2. In this Qtr, Jtiasa had written down their goodwill, amounting to around ~RM 11.6mil. Their investment securities seem to be doing somewhat well, and I believe this is from their shares in $RSAWIT / 5113 (RIMBUNAN SAWIT BERHAD) back in 2015. I'm not sure when they will sell their shares, if ever.
3. C&CE stands at RM 270.3mil, vs debt of RM 56.3+185.9 = RM 242.2mil. Net cash position stands at RM 28.1 mil, which is a ~RM 12mil increase QoQ in spite of paying out an additional ~RM 24mil of dividends. This is good.

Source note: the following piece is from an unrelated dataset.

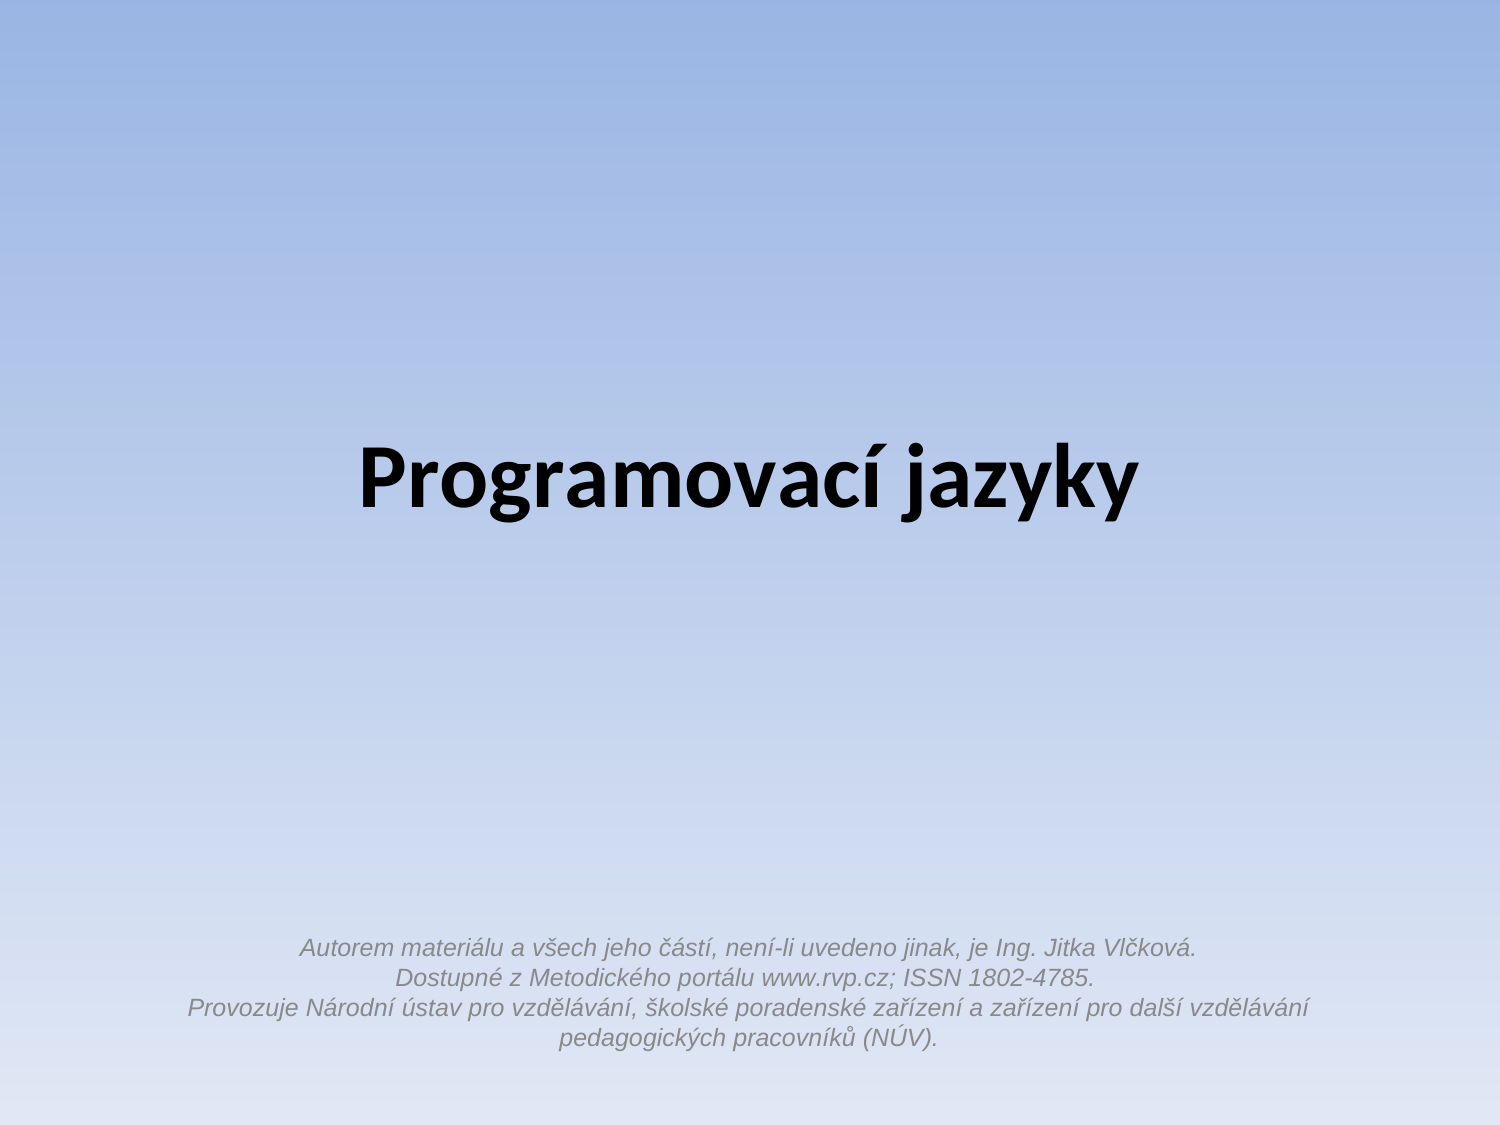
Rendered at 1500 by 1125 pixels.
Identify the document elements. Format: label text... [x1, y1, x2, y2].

title Programovací jazyky [112, 349, 1388, 592]
text_box Autorem materiálu a všech jeho částí, není-li uvedeno jinak, je Ing. Jitka Vlčková. Dostupné z Metodického portálu www.rvp.cz; ISSN 1802-4785. Provozuje Národní ústav pro vzdělávání, školské poradenské zařízení a zařízení pro další vzdělávání pedagogických pracovníků (NÚV). [135, 976, 1364, 1037]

4. In 3Q, their NOCF hits RM 282.2mil, increasing by RM 54mil qoq, while they spent around RM 18mil on capex, thus leading FCF this qtr at around RM RM 36mil. Cumulatively, the FCF generated this 9M is close to RM 190mil, including the acquisition of their subsidiary. Not bad at all. They have also continued to pare down their debt, which should provide interest savings over time.
5. A few people angrily highlight the purchase of aircraft and motor vehicles, and asked me whether this is a misappropriation of company funds and compare it with another company who also recently bought a private jet for RM 200+mil. Coming from the plantation industry, it is very normal to have a small plane or two (even small ships sometimes) as most of the time the estates are located in very rural and hard to access areas, and for the management (whom are mostly quite senior people) to visit the estates and mills, it's not reasonable to expect them to sleep in the jungles and go through a 20-30 hour ride by 4x4 just for a single visit. So, this is a non issue to me.
6. With having passed low season now, Jtiasa's management expects to have gradual output recovery and this is in line with most players as well.
***
So far, operationally Jtiasa has shown continued improvement yoy and the management under the new CEO seems to be walking the talk. Cash flow has been great, and the final mark will be to see how generous the company will be in distributing dividends come August above the 20% payout policy they have in light of their improved financial position.